TASK PROMPT: The expected response is the full listing, retyped exactly, without its images.

EXERCISE INPUT:
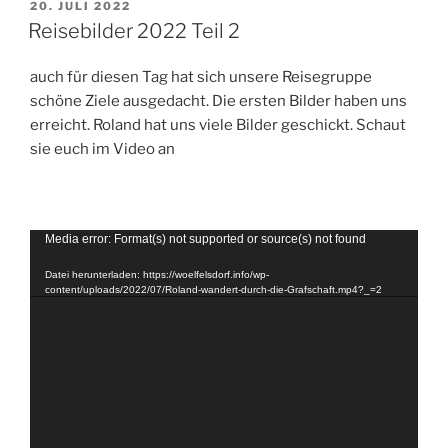
VERÖFFENTLICHT
20. JULI 2022
AM
Reisebilder 2022 Teil 2
auch für diesen Tag hat sich unsere Reisegruppe
schöne Ziele ausgedacht. Die ersten Bilder haben uns
erreicht. Roland hat uns viele Bilder geschickt. Schaut
sie euch im Video an
Video-
Media error: Format(s) not supported or source(s) not found
Player
Datei herunterladen: https://woelfelsdorf.info/wp-
content/uploads/2022/07/Roland-wandert-durch-die-Grafschaft.mp4?_=2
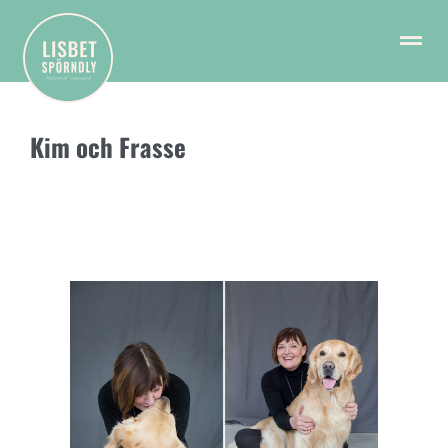
Kim och Frasse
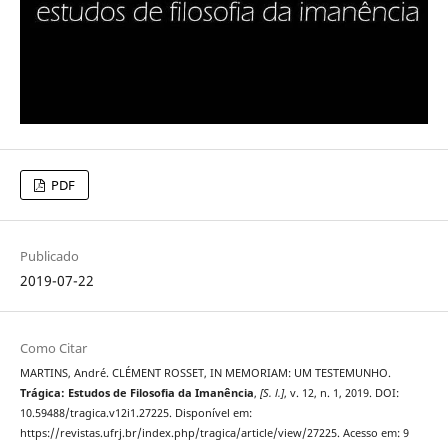
PDF
Publicado
2019-07-22
Como Citar
MARTINS, André. CLÉMENT ROSSET, IN MEMORIAM: UM TESTEMUNHO.
Trágica: Estudos de Filosofia da Imanência
,
[S. l.]
, v. 12, n. 1, 2019. DOI:
10.59488/tragica.v12i1.27225. Disponível em:
https://revistas.ufrj.br/index.php/tragica/article/view/27225. Acesso em: 9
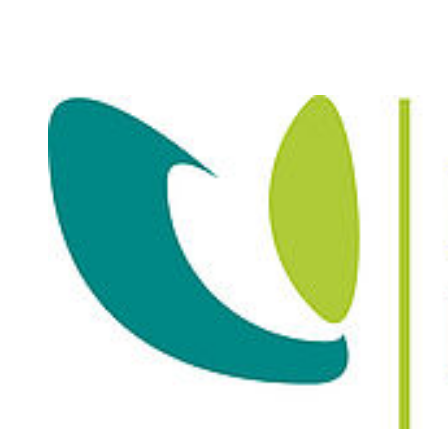
Janett Mechel
, ml&s manufacturing, logistics and services
GmbH & Co. KG
Susanne Prast
, Creditreform Mecklenburg-Vorpommern von
der Decken KG
Anja Schurich
, Rehaform GmbH
Richard Paschke
, BDO AG Wirtschaftsprüfungsgesellschaft
Oliver Thees
, Sparkasse Vorpommern
Ronny Bauch
, Volksbank Vorpommern eG
Matti Glatte
, Mount Even UG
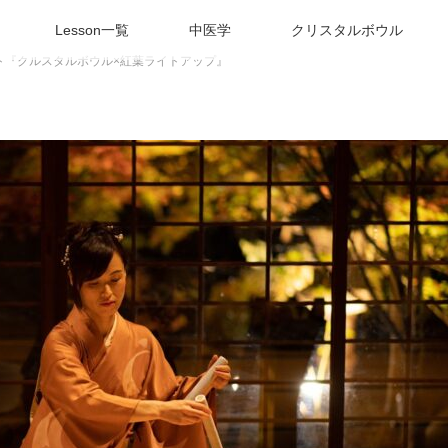
Lesson一覧
中医学
クリスタルボウル
ト『クルスタルボウル×紅葉ライトアップ』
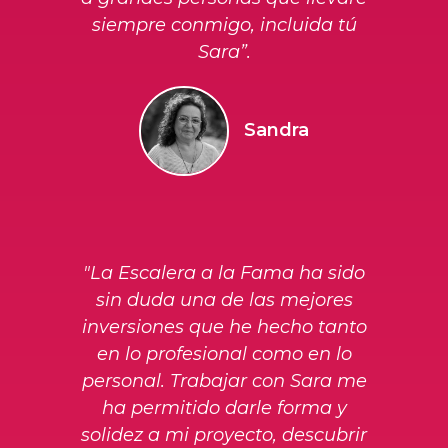
siempre conmigo, incluida tú
Sara”.
Sandra
"La Escalera a la Fama ha sido
sin duda una de las mejores
inversiones que he hecho tanto
en lo profesional como en lo
personal. Trabajar con Sara me
ha permitido darle forma y
solidez a mi proyecto, descubrir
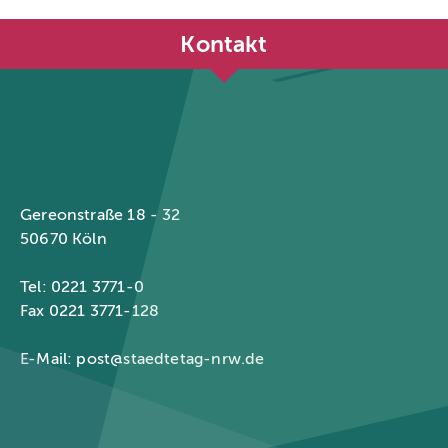
Kontakt
Städtetag Nordrhein-Westfalen
Gereonstraße 18 - 32
50670 Köln
Tel: 0221 3771-0
Fax 0221 3771-128
E-Mail:
post@staedtetag-nrw.de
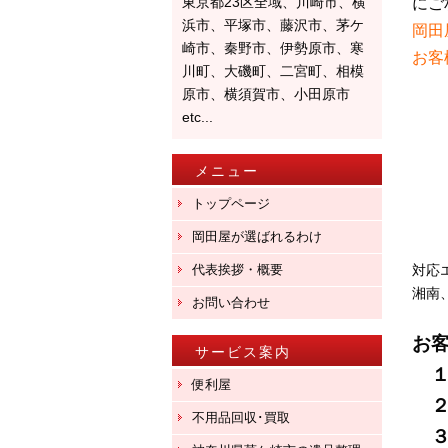
東京都23区全域、川崎市、横
にご
浜市、平塚市、藤沢市、茅ケ
岡田
崎市、秦野市、伊勢原市、寒
お客
川町、大磯町、二宮町、相模
原市、横須賀市、小田原市
etc...
メニュー
トップページ
岡田屋が選ばれるわけ
代表挨拶・概要
対応
湘南
お問い合わせ
お
サービス案内
１
便利屋
２
不用品回収･買取
３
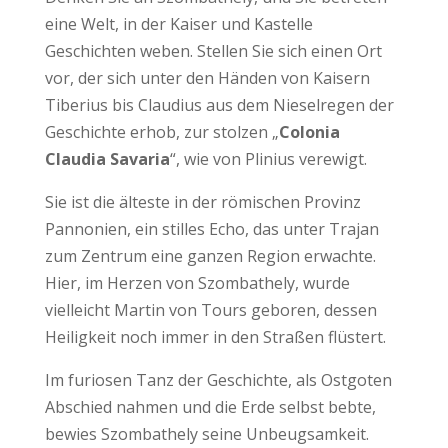
eine Welt, in der Kaiser und Kastelle
Geschichten weben. Stellen Sie sich einen Ort
vor, der sich unter den Händen von Kaisern
Tiberius bis Claudius aus dem Nieselregen der
Geschichte erhob, zur stolzen „
Colonia
Claudia Savaria
“, wie von Plinius verewigt.
Sie ist die älteste in der römischen Provinz
Pannonien, ein stilles Echo, das unter Trajan
zum Zentrum eine ganzen Region erwachte.
Hier, im Herzen von Szombathely, wurde
vielleicht Martin von Tours geboren, dessen
Heiligkeit noch immer in den Straßen flüstert.
Im furiosen Tanz der Geschichte, als Ostgoten
Abschied nahmen und die Erde selbst bebte,
bewies Szombathely seine Unbeugsamkeit.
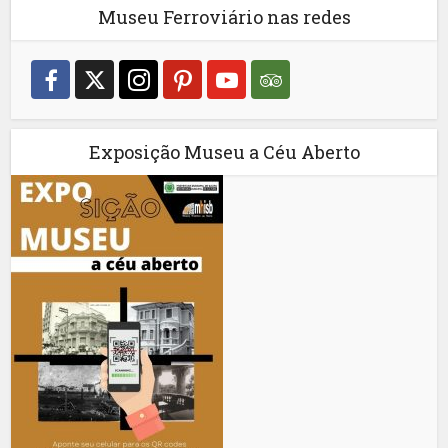
Museu Ferroviário nas redes
Exposição Museu a Céu Aberto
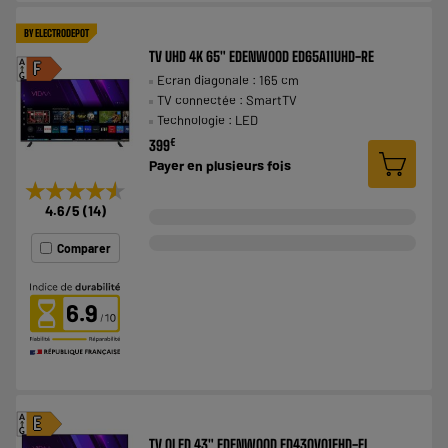
BY ELECTRODEPOT
TV UHD 4K 65" EDENWOOD ED65A11UHD-RE
A
F
Ecran diagonale : 165 cm
G
TV connectée : SmartTV
Technologie : LED
€
399
Payer en
plusieurs fois
★★★★★
★★★★★
4.6
/5
(
14
)
Comparer
6.9
A
E
G
TV QLED 43" EDENWOOD ED43QV01FHD-EL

RESPONSE BELOW:
VERÖFFENTLICHT
20. JULI 2022
AM
Reisebilder 2022 Teil 2
auch für diesen Tag hat sich unsere Reisegruppe
schöne Ziele ausgedacht. Die ersten Bilder haben uns
erreicht. Roland hat uns viele Bilder geschickt. Schaut
sie euch im Video an
Video-
Media error: Format(s) not supported or source(s) not found
Player
Datei herunterladen: https://woelfelsdorf.info/wp-
content/uploads/2022/07/Roland-wandert-durch-die-Grafschaft.mp4?_=2
Kim och Frasse
PDF
Publicado
2019-07-22
Como Citar
MARTINS, André. CLÉMENT ROSSET, IN MEMORIAM: UM TESTEMUNHO.
Trágica: Estudos de Filosofia da Imanência
,
[S. l.]
, v. 12, n. 1, 2019. DOI:
10.59488/tragica.v12i1.27225. Disponível em:
https://revistas.ufrj.br/index.php/tragica/article/view/27225. Acesso em: 9
Janett Mechel
, ml&s manufacturing, logistics and services
GmbH & Co. KG
Susanne Prast
, Creditreform Mecklenburg-Vorpommern von
der Decken KG
Anja Schurich
, Rehaform GmbH
Richard Paschke
, BDO AG Wirtschaftsprüfungsgesellschaft
Oliver Thees
, Sparkasse Vorpommern
Ronny Bauch
, Volksbank Vorpommern eG
Matti Glatte
, Mount Even UG
Lesson一覧
中医学
クリスタルボウル
ト『クルスタルボウル×紅葉ライトアップ』
siempre conmigo, incluida tú
Sara”.
Sandra
"La Escalera a la Fama ha sido
sin duda una de las mejores
inversiones que he hecho tanto
en lo profesional como en lo
personal. Trabajar con Sara me
ha permitido darle forma y
solidez a mi proyecto, descubrir
Kontakt
Städtetag Nordrhein-Westfalen
Gereonstraße 18 - 32
50670 Köln
Tel: 0221 3771-0
Fax 0221 3771-128
E-Mail:
post@staedtetag-nrw.de
東京都23区全域、川崎市、横
にご
浜市、平塚市、藤沢市、茅ケ
岡田
崎市、秦野市、伊勢原市、寒
お客
川町、大磯町、二宮町、相模
原市、横須賀市、小田原市
etc...
メニュー
トップページ
岡田屋が選ばれるわけ
代表挨拶・概要
対応
湘南
お問い合わせ
お
サービス案内
１
便利屋
２
不用品回収･買取
３
eine Welt, in der Kaiser und Kastelle
Geschichten weben. Stellen Sie sich einen Ort
vor, der sich unter den Händen von Kaisern
Tiberius bis Claudius aus dem Nieselregen der
Geschichte erhob, zur stolzen „
Colonia
Claudia Savaria
“, wie von Plinius verewigt.
Sie ist die älteste in der römischen Provinz
Pannonien, ein stilles Echo, das unter Trajan
zum Zentrum eine ganzen Region erwachte.
Hier, im Herzen von Szombathely, wurde
vielleicht Martin von Tours geboren, dessen
Heiligkeit noch immer in den Straßen flüstert.
Im furiosen Tanz der Geschichte, als Ostgoten
Abschied nahmen und die Erde selbst bebte,
bewies Szombathely seine Unbeugsamkeit.
Museu Ferroviário nas redes
Exposição Museu a Céu Aberto
BY ELECTRODEPOT
TV UHD 4K 65" EDENWOOD ED65A11UHD-RE
A
F
Ecran diagonale : 165 cm
G
TV connectée : SmartTV
Technologie : LED
€
399
Payer en
plusieurs fois
★★★★★
★★★★★
4.6
/5
(
14
)
Comparer
6.9
A
E
G
TV QLED 43" EDENWOOD ED43QV01FHD-EL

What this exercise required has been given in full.